Stenseth is the winner of the Coast Contemporary Prize 2020. In conjunction with the Oslo Open art festival this prize is awarded to an artist who opens his, hen, or her studio during the festival.
In my work I focus on specific themes that question different aspects of culture, history and the contemporary. My interest revolves around feminist issues, cultural difference, otherness, antagonism in society, post-industrialism, landscape, bird, stone, time, and the politics of memory.
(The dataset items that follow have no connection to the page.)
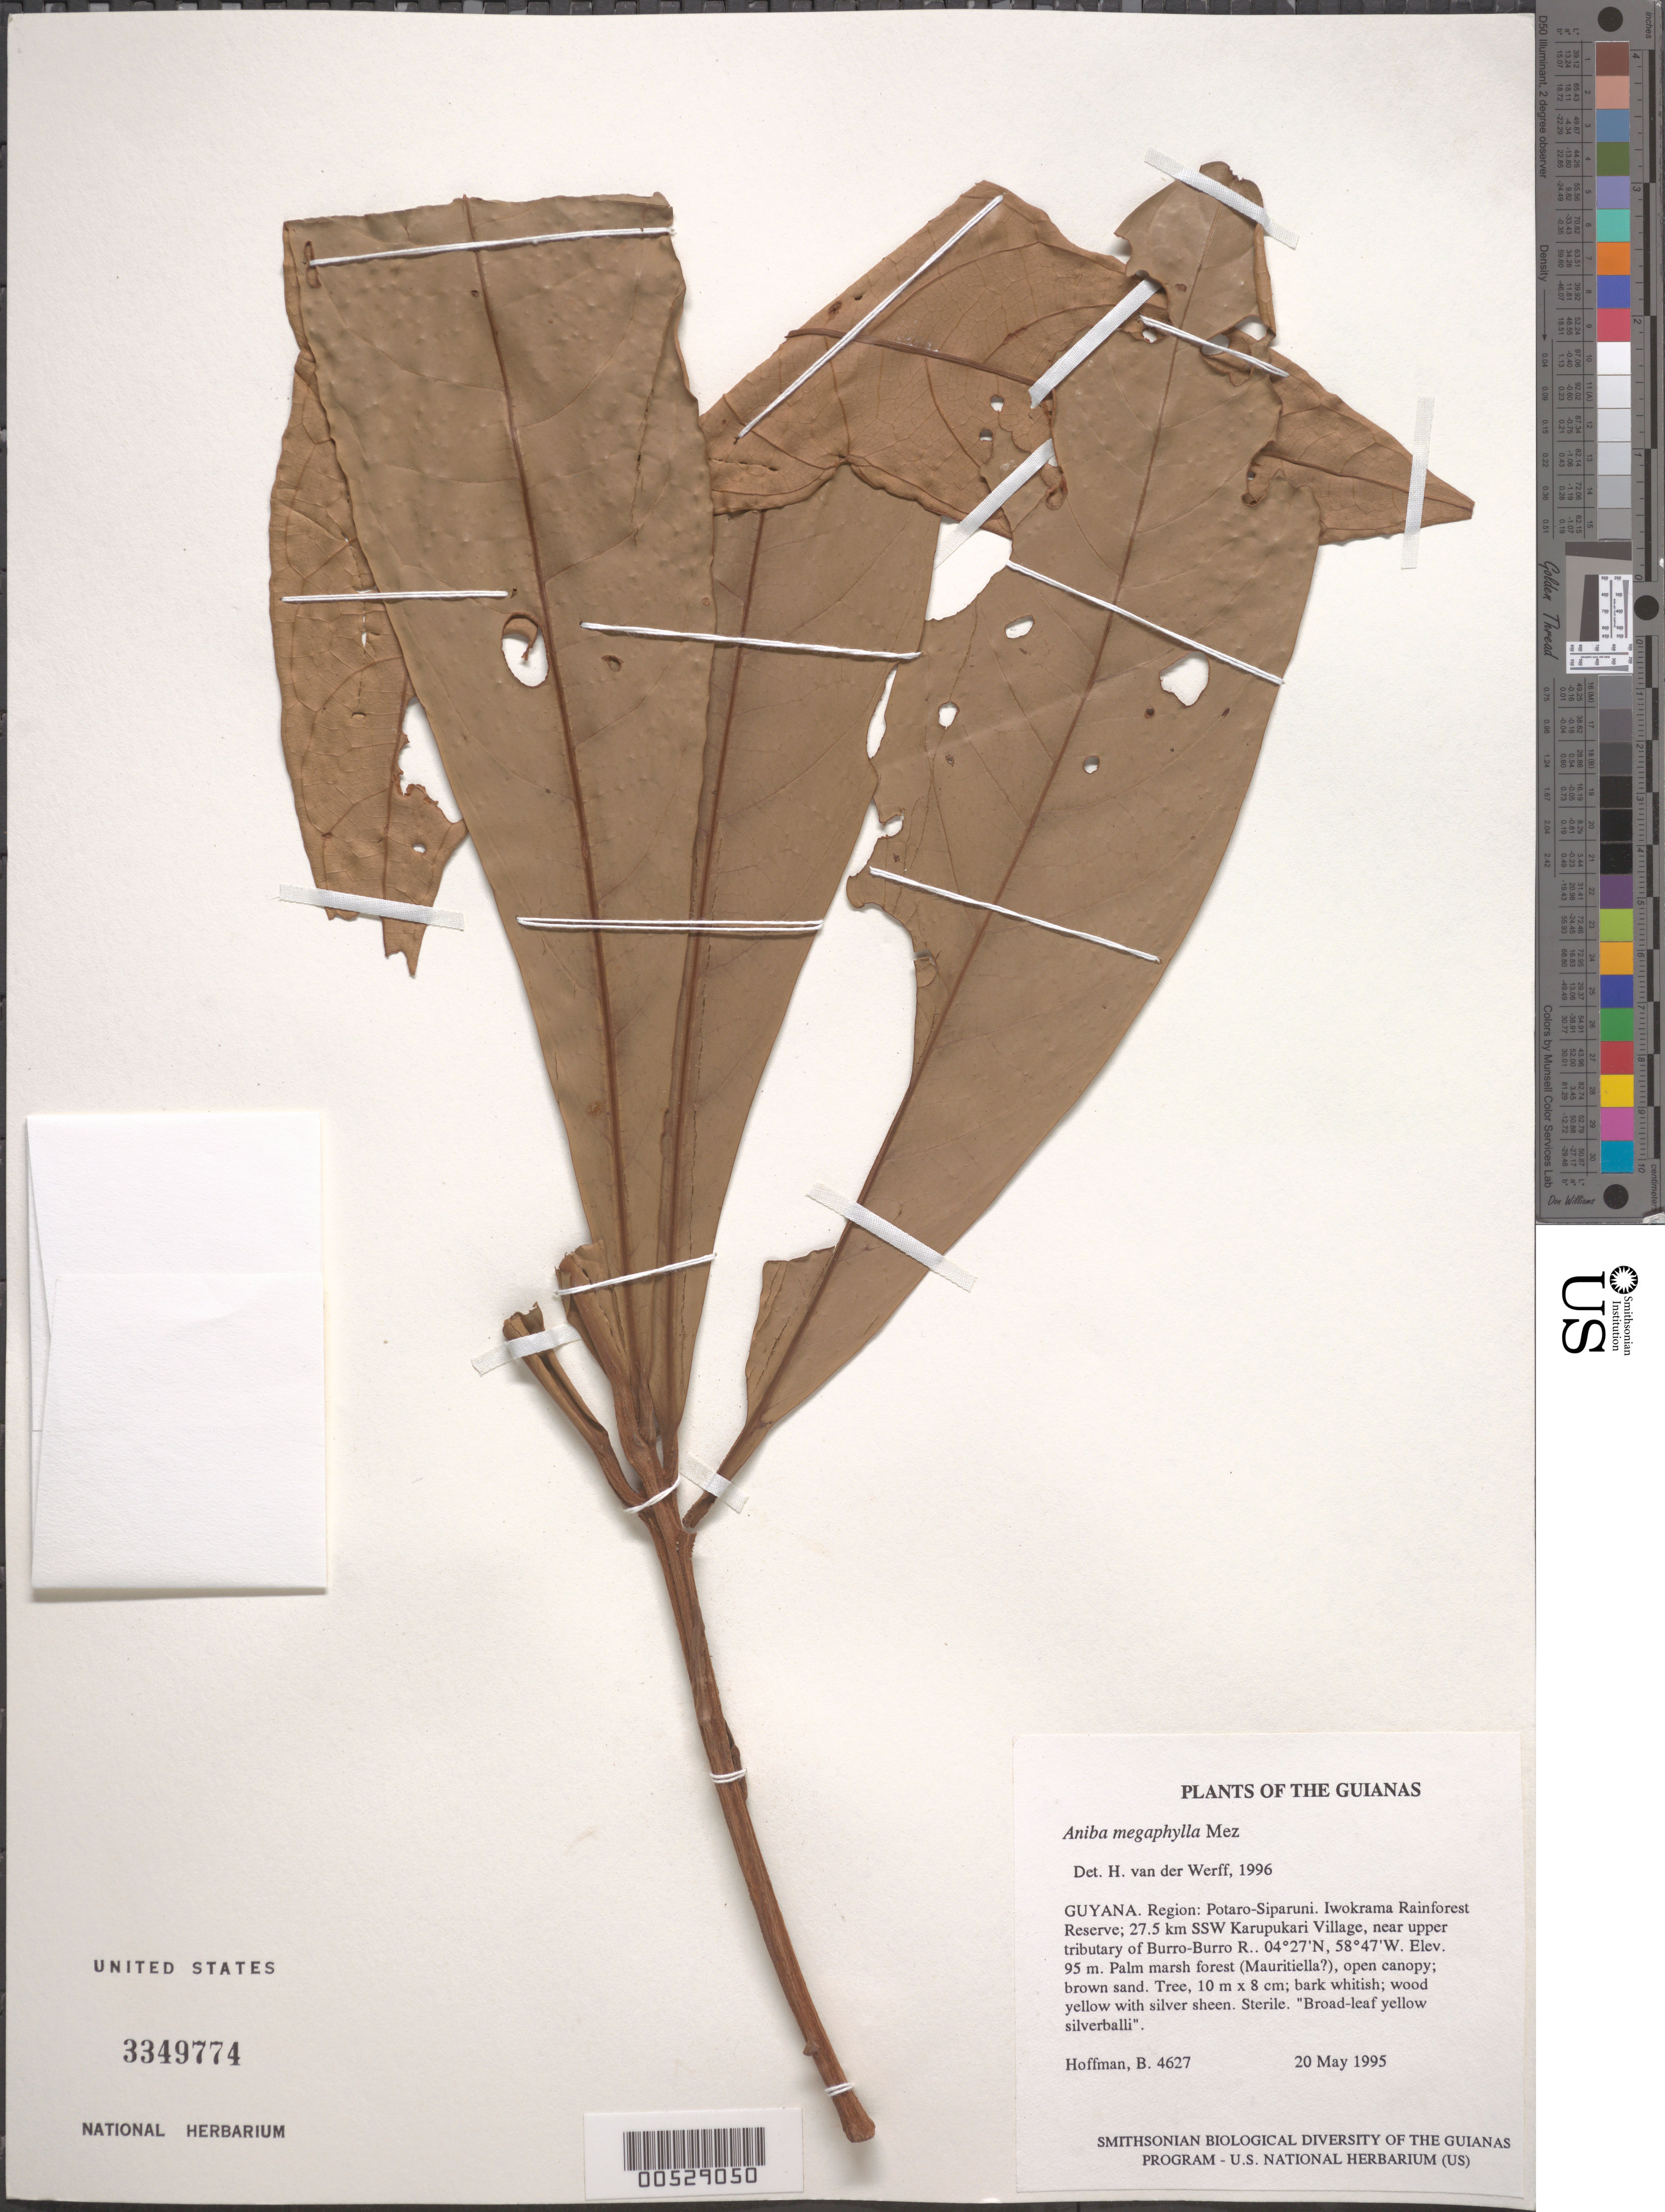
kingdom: Plantae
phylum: Tracheophyta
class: Magnoliopsida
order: Laurales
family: Lauraceae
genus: Aniba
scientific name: Aniba megaphylla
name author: Mez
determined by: van der Werff, H., (MO), Missouri Botanical Garden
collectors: B. Hoffman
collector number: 4627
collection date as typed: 20 May 1995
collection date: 1995-05-20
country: Guyana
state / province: Potaro-Siparuni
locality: Iwokrama Rainforest Reserve; 27.5 km SSW of Karupukari Village, near upper tributary of Burro-Burro River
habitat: Palm marsh forest (Mauritiella), open canopy; brown sand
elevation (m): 95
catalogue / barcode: US 3349774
Over the past twenty-one years, I have worked extensively with audio-visual stories and essays focusing on person, place, and character, as well as photography, drawing, text, and prose. Each project relates to a specific theme. I explore different ways of storytelling, from the documentary to the fictional, and the projects are often presented as single or multi-channel video installations or multimedia installations.
I am currently a resident at Storeteigen in Hardanger and Voss Museum, as a part of my dialogue with Kunsthuset Kabuso in Øystese, where I am researching the life situations of the female characters in local author Gro Holm’s (1878 -1949) trilogy Løstølfolket and working on the second part of my ongoing project about the Austrian philosopher Helene von Druskowitz (1856-1918). The film Suspended Dust that will be shown at Coast Contemporary this year represents the starting point of my investigation of the conditions for the role of the female around the turn of the 19th century.
About Suspended Dust HD video, 25 min. 2015:
A woman starts roaming around after her grave and remains are moved from one place to another in the Kukia Cemetery in Tbilisi, Georgia. The woman is the Norwegian writer Dagny Juel Przybyzewska (1867-1901), who was shot to death in a hotel room in Tbilisi by an admirer in 1901. Through a dreamlike, female voiceover she reflects on her past and present life, male acquaintances such as Edvard Munch and August Strindberg, and her husband the Polish writer Stanislaw Przybyzewski. She has a growing desire to visit her childhood home. That proves to be problematic.
Stenseth studied at the Bergen Academy of Art and Design and Oslo National Academy of the Arts, as well as Creative Writing at The Arctic University of Norway/UiT and graduated in 1993.
Selected exhibitions include Museum Folkwang, Germany, Tent, Rotterdam, Liverpool Biennial, Stensersen Museum and Haugar Vestfold Kunstmuseum, Norway, Depo, Istanbul, Gothenburg City Museum, Sweden, Tbilisi History Museum Karvasla, Georgia and in countries including Lebanon, Kosovo, Argentina, Russia, France, Ukraine, China and Australia.
Her work is represented in the public collections of Sogn og Fjordane Kunstmuseum, Stavanger Artmuseum, Sørlandets Kunstmuseum, The National Museum and Preus National Museum of Photography. Recent exhibitions include Haugar Vestfold Kunstmuseum, Norway, Center of Contemporary Art /Writers House of Gerogia, Tbilisi, Fotogalleriet, Oslo and Titanikas, Vilnius.